Cosío is probably better known by her stage name Teri Gender Bender. “I would have the dream over and over again,” she says. In the dream, she had a guitar, but every time she strummed, “I wouldn’t be able to get that strum. The guitar strings would melt. I wouldn’t get that satisfaction,” she says.
In real life she would take rubber bands and strum them instead, but she soon grew sick of that. “You want the real thing,” she says.
Cosío saved up her lunch money, and with a little help from her dad, she got her guitar.
This all led Cosío to where she is today, fronting Le Butcherettes. Formed in Guadalajara, Mexico, but now based in L.A., Le Butcherettes come through Eugene supporting their latest release, bi/Mental, with themes addressing duality and contraction in all forms — from gender identity to Cosío’s multi-national heritage.
Duality is even reflected in the forward slash in the album’s title, as well as the name of every song. Take, for example, the slow and murky “struggle/STRUGGLE,” in which Cosío repeats “Struggle, struggle to the end” before her voice collapses into a weary but defiant ululation.
Another theme on the record is the trauma Cosío endured being raised by her bipolar mother, a condition Cosío struggles with herself.
Performing live, Cosío is almost feral, her voice alternating between a torchy, cabaret alto and ferocious rock ‘n’ roll hysteria — redolent of Grace Slick but also Karen O or Siouxsie Sioux. It’s a highly theatrical, glam rock-influenced brand of punk rock inspired by Cosío’s family and love for Latino culture.
Cosío was born in Denver to a Mexican mother and Spanish father.
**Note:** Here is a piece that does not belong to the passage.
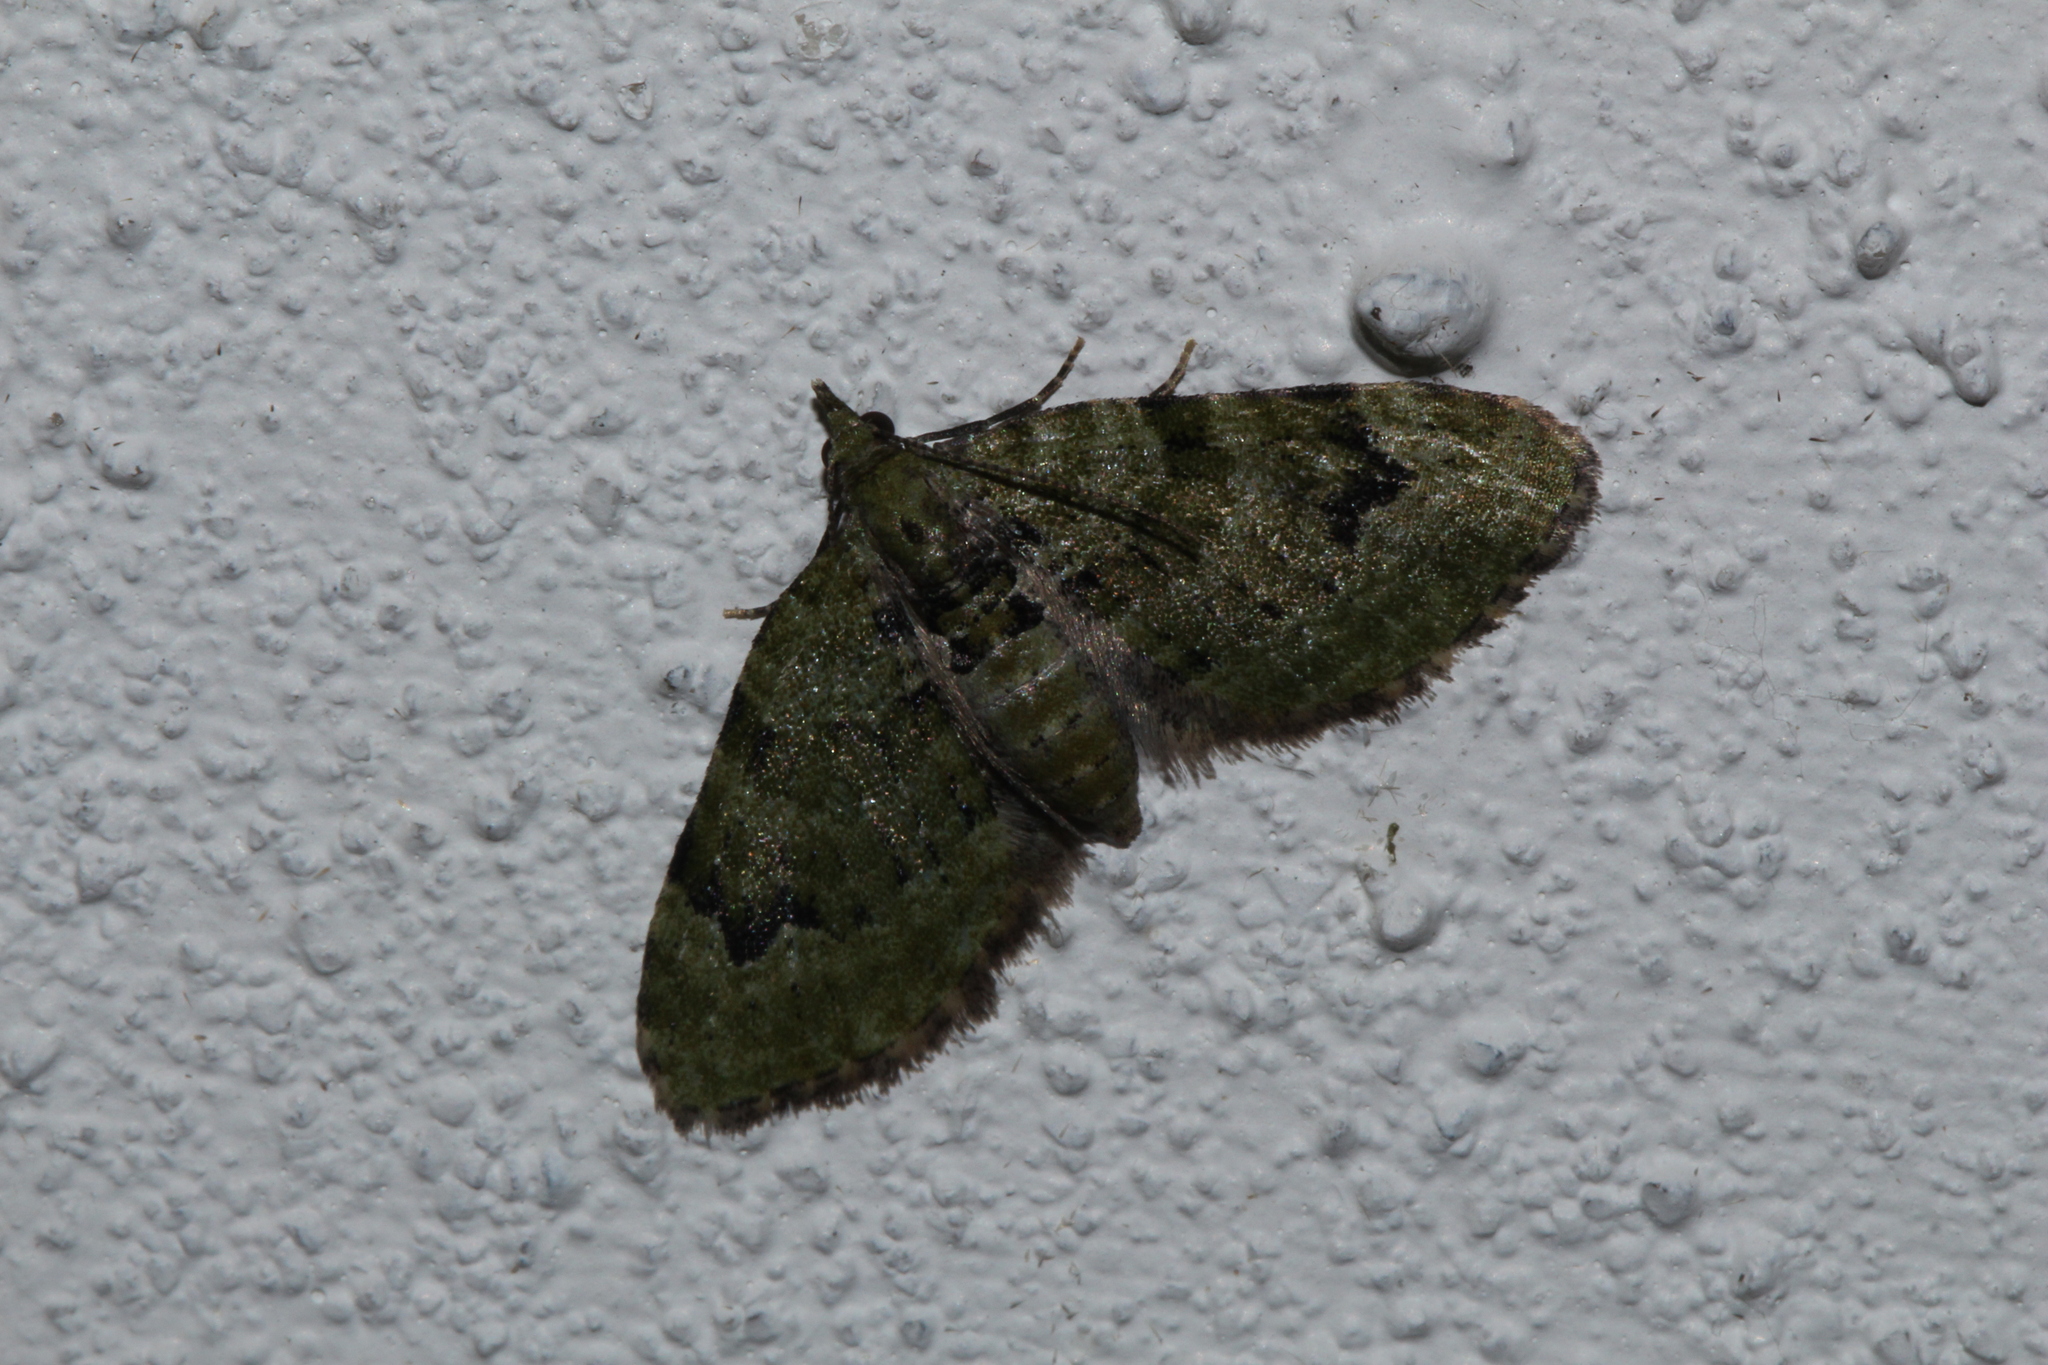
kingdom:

Her family moved back to Mexico when she was 13. Music was in her life early on. “My dad and my mom were big music fans,” she says. Her dad loved the Beatles and her mom was into Middle Eastern music.
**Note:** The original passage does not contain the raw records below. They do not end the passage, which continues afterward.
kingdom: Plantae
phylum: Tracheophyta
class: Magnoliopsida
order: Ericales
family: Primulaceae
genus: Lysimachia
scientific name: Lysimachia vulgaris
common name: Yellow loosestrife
Not long after getting a guitar Cosío was writing songs. She was making up songs before she even had an instrument, but with less success.
“I was so frustrated,” she says. “I needed that instrument to get a better grasp on songwriting. When I got the guitar, it was so much easier to get ideas across.”
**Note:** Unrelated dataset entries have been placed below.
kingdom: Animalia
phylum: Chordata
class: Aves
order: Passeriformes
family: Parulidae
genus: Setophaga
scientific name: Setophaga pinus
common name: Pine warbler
Costuming and props are also a big part of what Le Butcherettes are about, making internal struggle something tangible in the outside world. In the past, Cosío has worn bloody aprons to symbolize the enslavement and murder of Mexican women.
Even the name “Gender Bender” was adopted as a feminist statement. Cosío is known for wearing a Chichimeca headdress, a nod to her Mexican grandmother.
On this tour, Le Butcherettes are all about color. They are wearing white to represent purity or the inner child, but also military green and dark maroon. The maroon represents “the old blood that has dried up from the past,” she says. But ultimately, it’s a message about hope.
“You have to remember to move forward,” Cosío says.
Le Butcherettes open for Devil Makes Three, Social Distortion and Flogging Molly 5:30 pm Sunday, Sept. 22, at Cuthbert Amphitheatre; $49.50 advance, $55 door, all-ages.